I keep hearing rumours that IT is dead.

Web developers point at their sites, their social media, their apps, and explain that none of this is ever touched by the dinosaurs of IT. Collaboration strategists show off their taxonomies, their search schema, their documents shared via numerous clandestine online services. “This is all beyond the wisdom of IT,” they say.

And from the other direction, lean and agile software developers question the value of a department that has set itself aside from “the Business”.

Yet somehow every organisation I go to still has an IT department.

Many organisations are unhappy with their IT department. They complain that it’s too expensive. They complain about the service levels. (No matter what the service levels are, they could always be better.)

Often they like the individual people they deal with, but hate the attitude of the overall department, obscurantist, arrogant, driven by processes and policies rather than by human warmth.

Yet they continue to tolerate this beast within their midst. How can this be so?

When you look at IT departments, they mostly do three things:

  1. They feed and water the servers, networks and other machinery that runs a scary proportion of any organisation’s activities and communications these days.
  2. They support people to use the complex, unintuitive interfaces presented by above machinery.
  3. They build and integrate new capabilities on top of that machinery.

The promoters of IT’s imminent death point out that the importance of (1) is declining, eventually the great gods in the cloud will take over this activity (Overlook the fact that those gods are mostly IT people. They’re cloudy IT people, hidden from view, where we don’t need to talk to them. So they’re OK.)

Likewise, they wave their iPads and expound on the glories of “consumerisation”. Technologies that can be used without the aid of three tiers of helpdesk support are finally emerging.

User support has been supplanted by decent design Another nail in IT’s coffin.

And as for integration, well, IT is so slow we might as well do it ourselves anyway.

I think this misses the point.
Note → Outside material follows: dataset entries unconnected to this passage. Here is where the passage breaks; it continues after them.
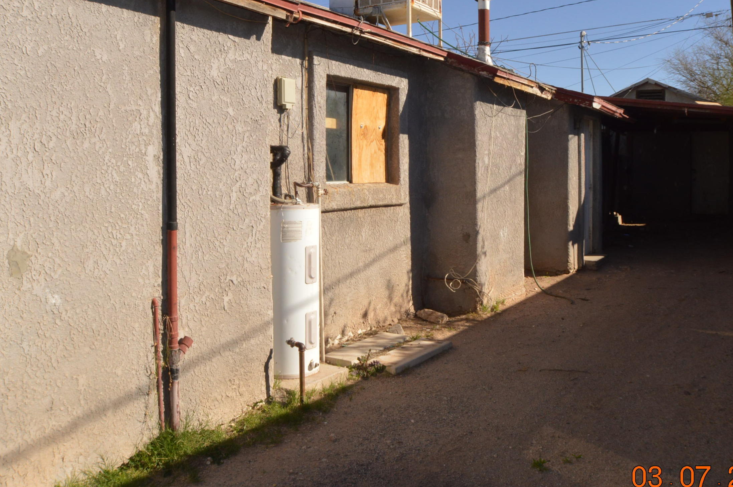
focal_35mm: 41
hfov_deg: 47.4
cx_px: 383
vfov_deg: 32.5
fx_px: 834
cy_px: 193
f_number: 16
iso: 400
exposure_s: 1/200
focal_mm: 20
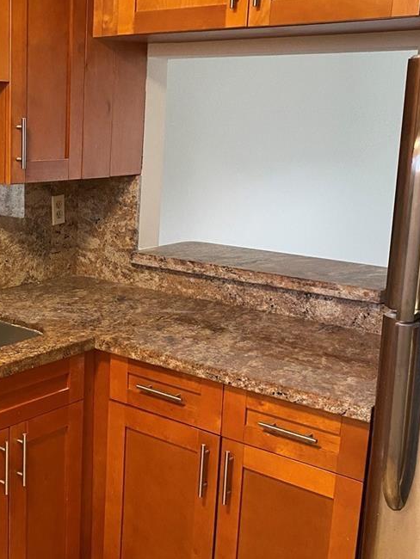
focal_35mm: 48
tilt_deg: -12.8
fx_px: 776
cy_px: 306
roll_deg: -1.2
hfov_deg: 29.1
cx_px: 45
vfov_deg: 39.6
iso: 400
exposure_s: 1/40
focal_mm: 4.25
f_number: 1.8
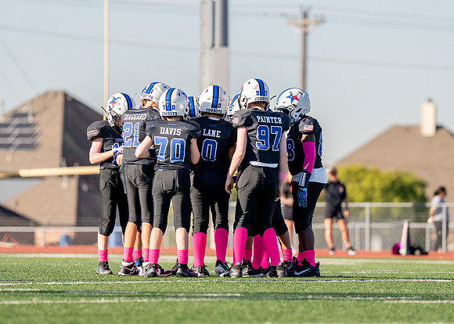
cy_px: 157
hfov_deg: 5.8
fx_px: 4445
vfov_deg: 4.2
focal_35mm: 345
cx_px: 255
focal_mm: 200
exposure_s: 1/4000
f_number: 2.8
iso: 250
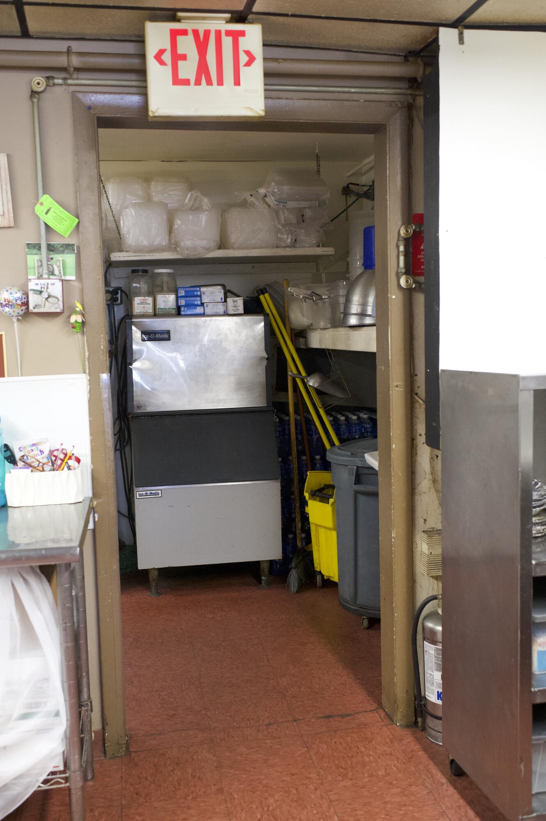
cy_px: 410
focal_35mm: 35
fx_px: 798
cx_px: 273
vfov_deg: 54.5
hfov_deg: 37.8
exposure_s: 1/400
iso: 7200
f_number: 3.5
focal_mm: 35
IT clearly is changing. Infrastructure has indeed become something akin to a commodity, requiring little management effort, and a good candidate for outsourcing. (Although you should never underestimate the skills required to manage even the best of outsourcing partners.)
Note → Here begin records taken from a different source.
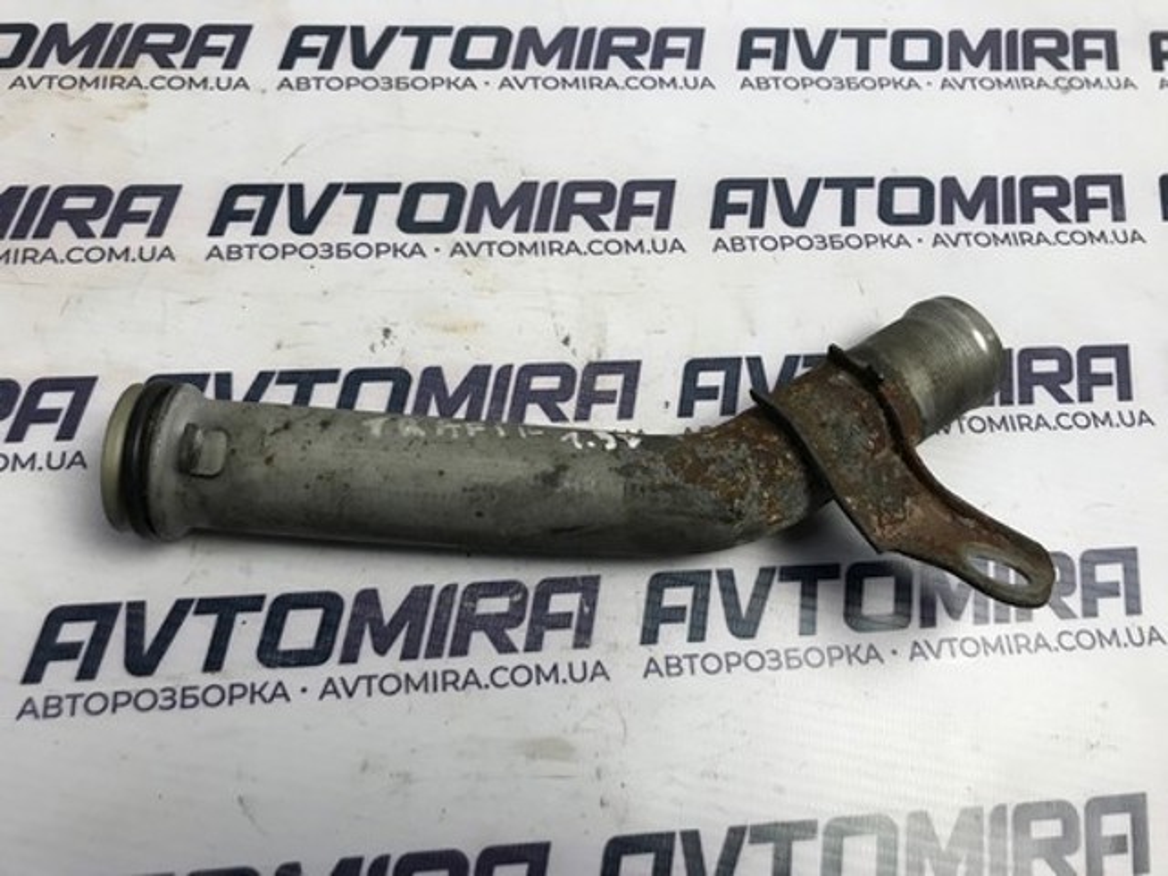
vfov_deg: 49.7
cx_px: 584
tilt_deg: -67.1
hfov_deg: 63.4
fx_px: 945
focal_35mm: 28
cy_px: 438
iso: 20
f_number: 1.8
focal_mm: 3.99
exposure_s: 1/33
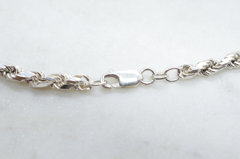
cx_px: 120
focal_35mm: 60
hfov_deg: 33.5
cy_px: 80
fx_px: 399
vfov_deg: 22.5
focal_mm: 40
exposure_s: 1/500
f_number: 6.3
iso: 2500
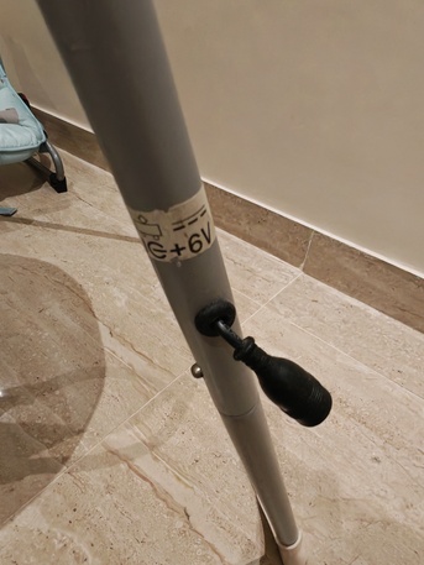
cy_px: 282
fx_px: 392
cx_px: 212
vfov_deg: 71.6
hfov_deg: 56.8
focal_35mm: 24
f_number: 2.2
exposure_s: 1/60
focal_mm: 1.96
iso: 1000
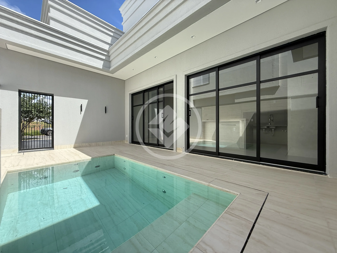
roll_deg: -0.3
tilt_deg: +0.6
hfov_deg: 102.1
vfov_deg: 85.7
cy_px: 126
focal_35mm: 14
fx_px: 136
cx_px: 168
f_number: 2.2
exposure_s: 1/1050
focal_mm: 2.22
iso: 64
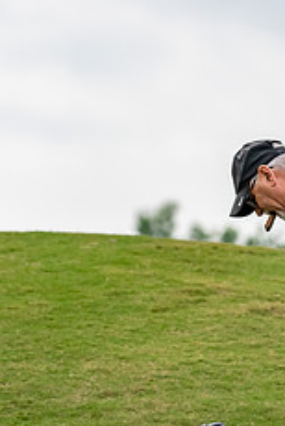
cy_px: 230
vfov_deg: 3.3
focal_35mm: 615
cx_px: 276
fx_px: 7281
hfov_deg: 2.2
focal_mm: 210
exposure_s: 1/2000
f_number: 5.6
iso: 1000
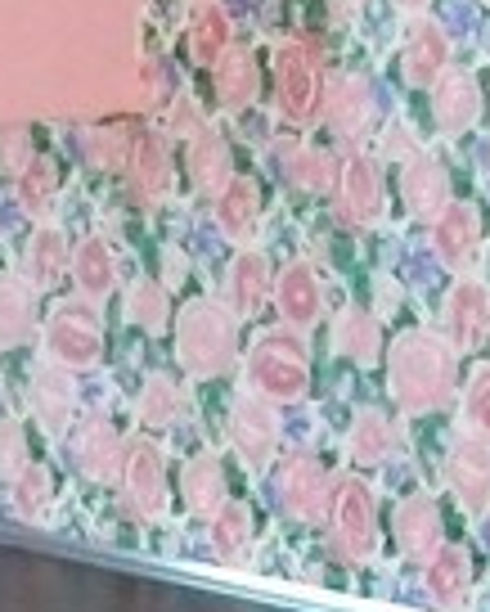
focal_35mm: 265
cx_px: -760
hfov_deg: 5.6
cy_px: 855
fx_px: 4798
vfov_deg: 7.2
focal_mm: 6
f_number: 2.7
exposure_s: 1/30
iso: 160
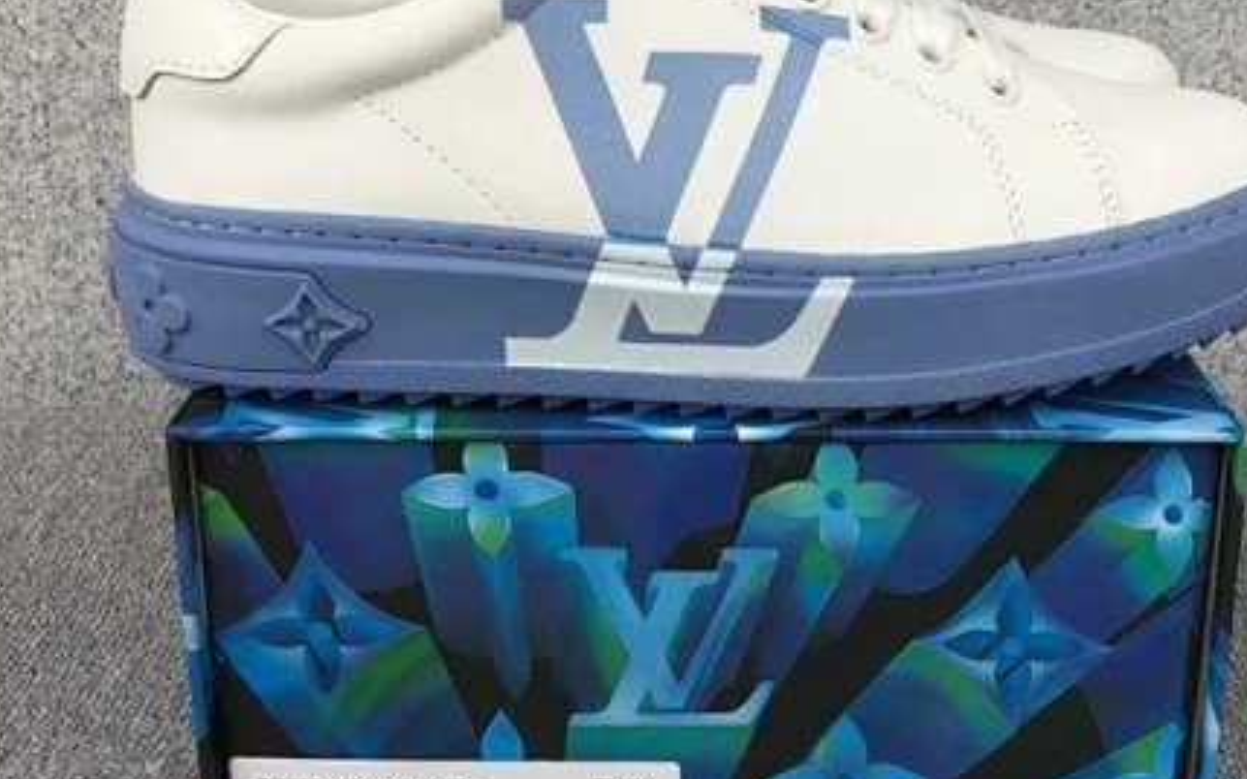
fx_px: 1665
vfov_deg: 26.3
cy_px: 355
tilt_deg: -19.5
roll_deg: -1.0
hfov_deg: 41.0
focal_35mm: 49
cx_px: 703
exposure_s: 1/100
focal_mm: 3.3
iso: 25
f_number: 2.4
We are finally starting to design devices and applications which are vaguely usable. (Or is that we’ve finally started breeding a generation who is comfortable with technology?)

But integration isn’t going to go away any time soon.
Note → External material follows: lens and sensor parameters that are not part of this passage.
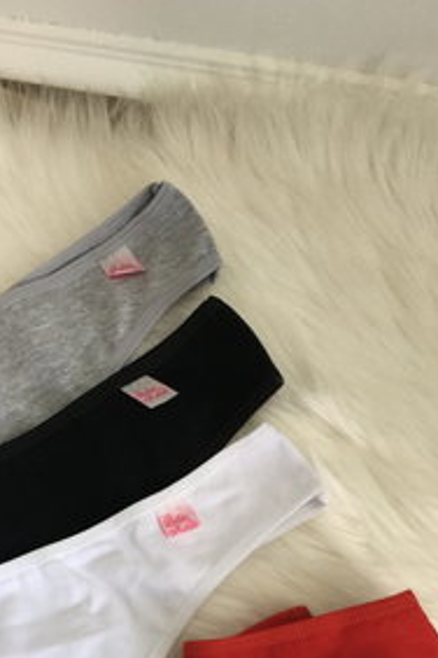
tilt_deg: -73.3
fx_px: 1040
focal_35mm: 57
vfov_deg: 33.2
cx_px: 12
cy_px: 594
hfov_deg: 22.9
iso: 32
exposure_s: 1/50
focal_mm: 4.15
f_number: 2.2
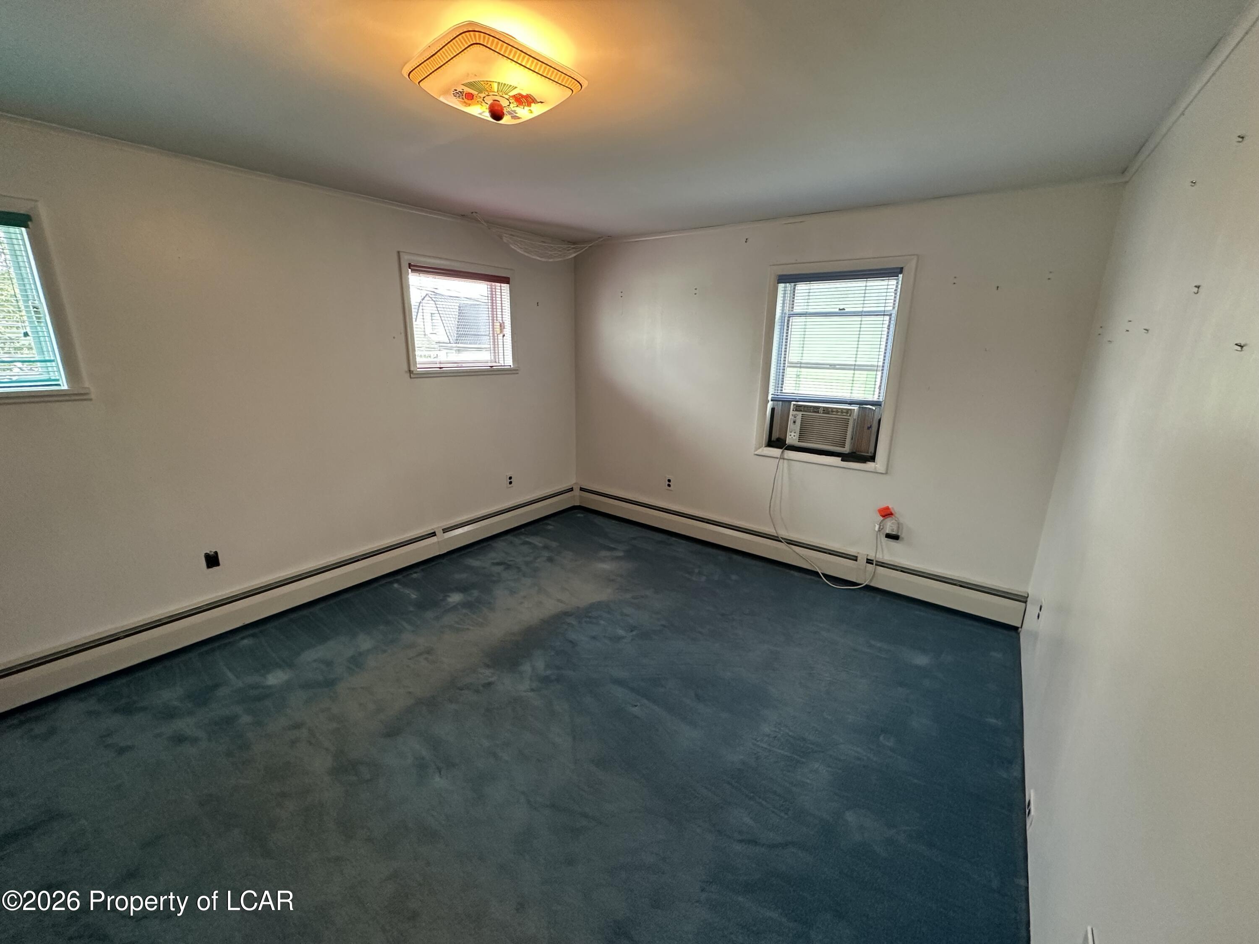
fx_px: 509
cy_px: 472
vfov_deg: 85.7
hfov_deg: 102.1
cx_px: 630
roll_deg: -1.7
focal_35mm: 14
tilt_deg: -14.6
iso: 250
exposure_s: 1/120
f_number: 2.2
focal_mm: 2.22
Few organisations can run without their commodity infrastructure and applications, but they get no real competitive advantage from these applications: by their very nature, commodities are available to everyone.

The only way to gain any advantage from IT is through integrating and extending applications in new ways, and through using the resultant information, insight and capabilities to drive new behaviours within the organisation. And in a digital world, it’s increasingly difficult to compete without doing this.

In this world, integrating diverse applications and devices has become more than a necessary evil. Advantage comes from embracing the diversity and using it to evolve new products and services.

Someone needs to know how to weave these applications into a coherent whole. Someone needs to know how to extract and integrate the data and turn it into something meaningful.  Someone needs to facilitate people across the organisation to think about how to use these systems and data to further its goals.

IT could be well placed to fill this role. It has the technical skills. It already touches every part of the organisation. It just needs to be prepared to deal with the messiness, both human and technical, of evolutionary development.

Survival will come not through locking down diversity via policies and standards, but through actively engaging with diversity and finding ways for the organisation to benefit from it.

This is where I think effective IT departments are going, they’re becoming the integration team.

If IT fails to do this, if it sits behind its firewalls, trying to protect itself by chanting verses from the ITIL, then it will indeed die.

We need firewalls, and ITIL contains much of value, but IT can only create real value when it helps integrate the activities of people across the organisation (and beyond the organisation’s increasingly porous boundaries).

Three cheers for the Chief Integration Officer!